> Exercise description
Rewrite every row below with each "chart" changed to "graph" and nothing else altered. Leave the pictures out.
_____
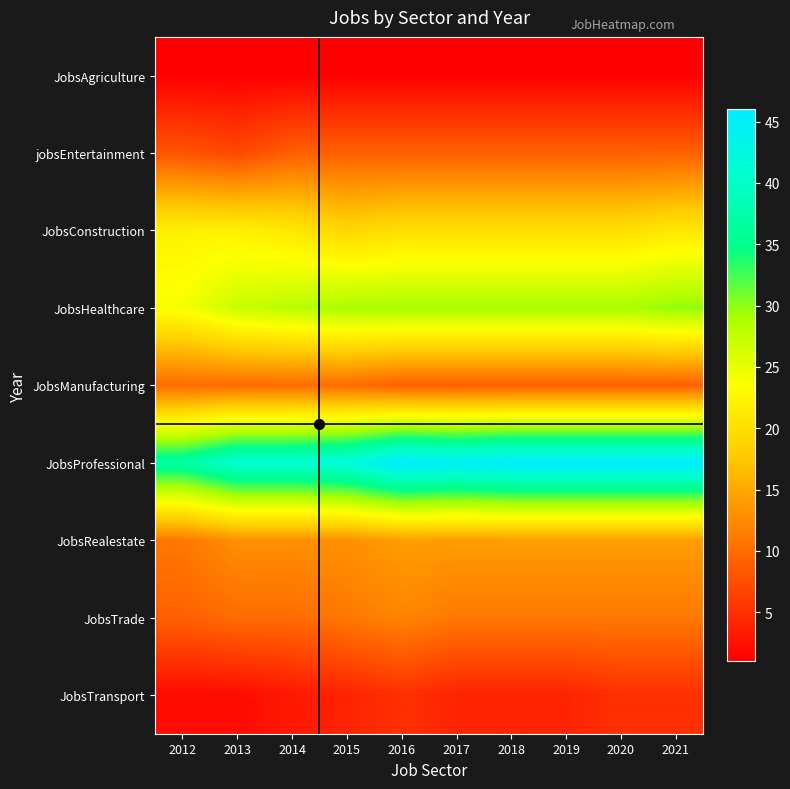

Reading left to right, transcribe all the data shown in this chart.

JobsAgriculture: 2012=1	2013=1	2014=1	2015=1	2016=1	2017=1	2018=1	2019=1	2020=1	2021=1
jobsEntertainment: 2012=8	2013=7	2014=9	2015=9	2016=9	2017=9	2018=9	2019=9	2020=9	2021=9
JobsConstruction: 2012=22	2013=22	2014=21	2015=19	2016=20	2017=20	2018=20	2019=20	2020=20	2021=21
JobsHealthcare: 2012=24	2013=27	2014=28	2015=29	2016=29	2017=29	2018=29	2019=29	2020=29	2021=30
JobsManufacturing: 2012=10	2013=10	2014=10	2015=10	2016=9	2017=9	2018=9	2019=9	2020=9	2021=9
JobsProfessional: 2012=37	2013=41	2014=41	2015=42	2016=46	2017=45	2018=46	2019=46	2020=46	2021=46
JobsRealestate: 2012=11	2013=13	2014=13	2015=13	2016=14	2017=14	2018=14	2019=14	2020=14	2021=14
JobsTrade: 2012=9	2013=10	2014=10	2015=11	2016=12	2017=11	2018=11	2019=11	2020=11	2021=11
JobsTransport: 2012=2	2013=2	2014=3	2015=4	2016=5	2017=4	2018=4	2019=4	2020=5	2021=5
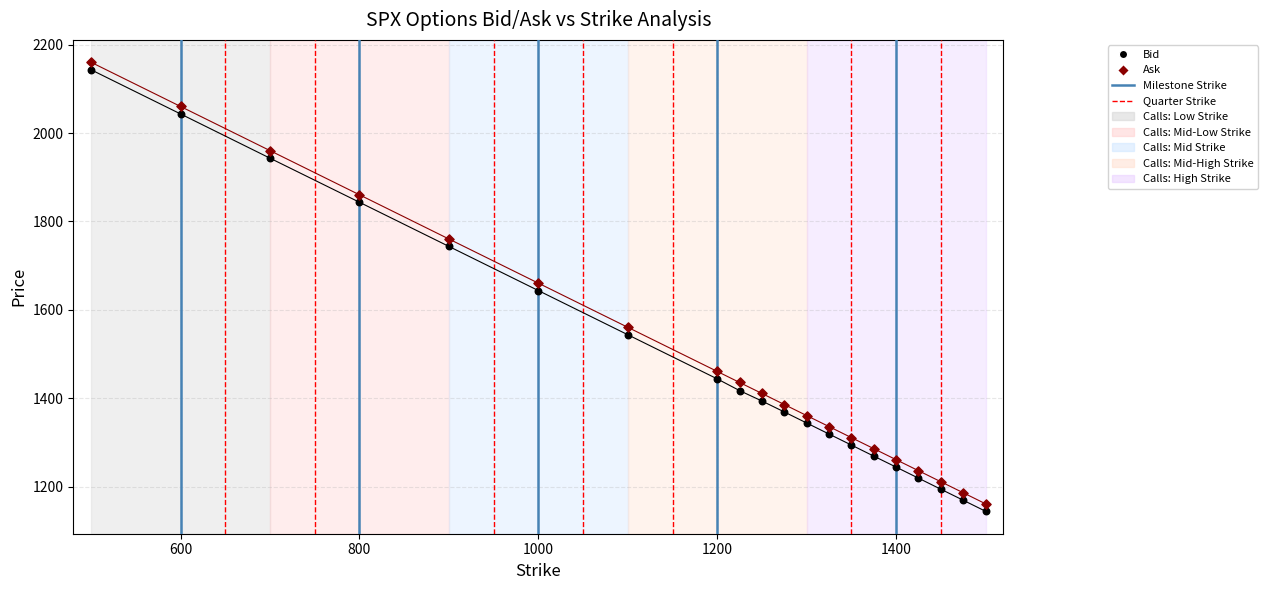

What is the X range (max minus min) for the scatter plot?

1000.0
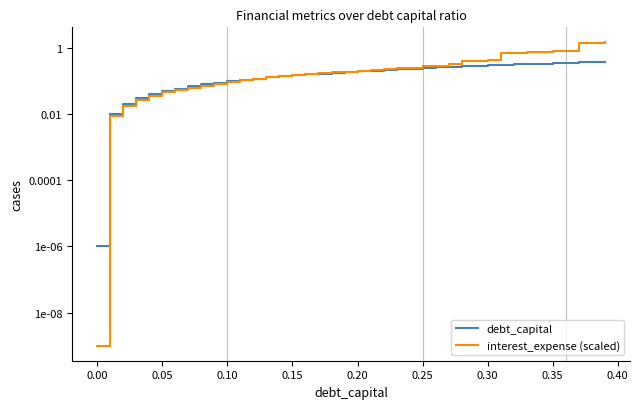

Which series has the largest range (max minus min)?

interest_expense (scaled)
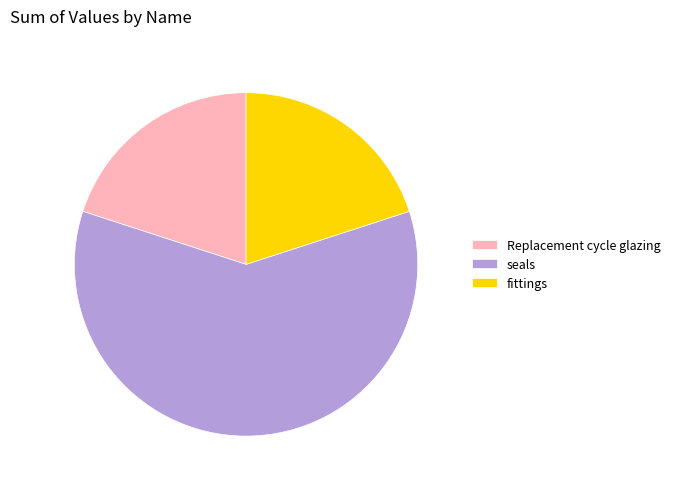

What is the largest slice in the pie chart?

seals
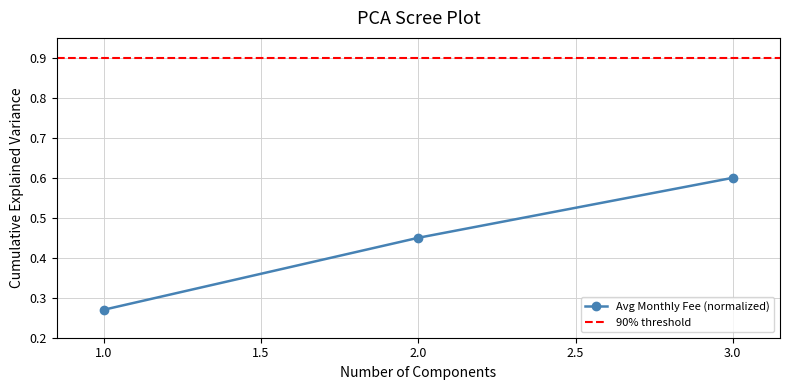

What is the minimum value shown in the chart?

0.3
_____
> Finished task
Reading left to right, transcribe all the data shown in this graph.

JobsAgriculture: 2012=1	2013=1	2014=1	2015=1	2016=1	2017=1	2018=1	2019=1	2020=1	2021=1
jobsEntertainment: 2012=8	2013=7	2014=9	2015=9	2016=9	2017=9	2018=9	2019=9	2020=9	2021=9
JobsConstruction: 2012=22	2013=22	2014=21	2015=19	2016=20	2017=20	2018=20	2019=20	2020=20	2021=21
JobsHealthcare: 2012=24	2013=27	2014=28	2015=29	2016=29	2017=29	2018=29	2019=29	2020=29	2021=30
JobsManufacturing: 2012=10	2013=10	2014=10	2015=10	2016=9	2017=9	2018=9	2019=9	2020=9	2021=9
JobsProfessional: 2012=37	2013=41	2014=41	2015=42	2016=46	2017=45	2018=46	2019=46	2020=46	2021=46
JobsRealestate: 2012=11	2013=13	2014=13	2015=13	2016=14	2017=14	2018=14	2019=14	2020=14	2021=14
JobsTrade: 2012=9	2013=10	2014=10	2015=11	2016=12	2017=11	2018=11	2019=11	2020=11	2021=11
JobsTransport: 2012=2	2013=2	2014=3	2015=4	2016=5	2017=4	2018=4	2019=4	2020=5	2021=5

What is the X range (max minus min) for the scatter plot?

1000.0

Which series has the largest range (max minus min)?

interest_expense (scaled)

What is the largest slice in the pie graph?

seals

What is the minimum value shown in the graph?

0.3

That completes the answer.